**Assigned task 1**
Reproduce part of the camera module passage word for word, starting at the words "The actuator 1130 may be configured to move" and ending after "signal line CSLb.".

**Page excerpt**
-=-=-=-=-

The actuator 1130 may be configured to move the OPFE 1110 or an optical lens to a certain position. For example, the actuator 1130 may be configured to adjust the position of the optical lens such that an image sensor 1142 is positioned at a focal length of the optical lens for accurate sensing.

The image sensing device 1140 may include the image sensor 1142, a control logic 1144, and a memory 1146. The image sensor 1142 may be configured to sense an image of an object using the light L provided through the optical lens. The control logic 1144 may be configured to control all operations of the camera module 1100b. For example, the control logic 1144 may be configured to control operation of the camera module 1100b according to a control signal provided through a control signal line CSLb.

The memory 1146 may be configured to store information, such as calibration data 1147, used in the operation of the camera module 1100b. The calibration data 1147 may include information, which is used by the camera module 1100b to generate image data using the light L provided from outside. The calibration data 1147 may include information about a degree of rotation, information about a focal length, information about an optical axis, or the like. When the camera module 1100b is implemented as a multi-state camera that has a focal length varying with the position of the optical lens, the calibration data 1147 may include a value of a focal length for each position (or state) of the optical lens and information about auto focusing.

-=-=-=-=-

**Listed entries**
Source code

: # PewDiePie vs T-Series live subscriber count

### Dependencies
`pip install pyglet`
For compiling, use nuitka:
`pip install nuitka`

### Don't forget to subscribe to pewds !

-=-=-=-=-

**Assigned task 2**
Set down the entries that follow the camera module passage line for line, with nothing changed.

**Answer 1**
The actuator 1130 may be configured to move the OPFE 1110 or an optical lens to a certain position. For example, the actuator 1130 may be configured to adjust the position of the optical lens such that an image sensor 1142 is positioned at a focal length of the optical lens for accurate sensing.

The image sensing device 1140 may include the image sensor 1142, a control logic 1144, and a memory 1146. The image sensor 1142 may be configured to sense an image of an object using the light L provided through the optical lens. The control logic 1144 may be configured to control all operations of the camera module 1100b. For example, the control logic 1144 may be configured to control operation of the camera module 1100b according to a control signal provided through a control signal line CSLb.

**Answer 2**
Source code

: # PewDiePie vs T-Series live subscriber count

### Dependencies
`pip install pyglet`
For compiling, use nuitka:
`pip install nuitka`

### Don't forget to subscribe to pewds !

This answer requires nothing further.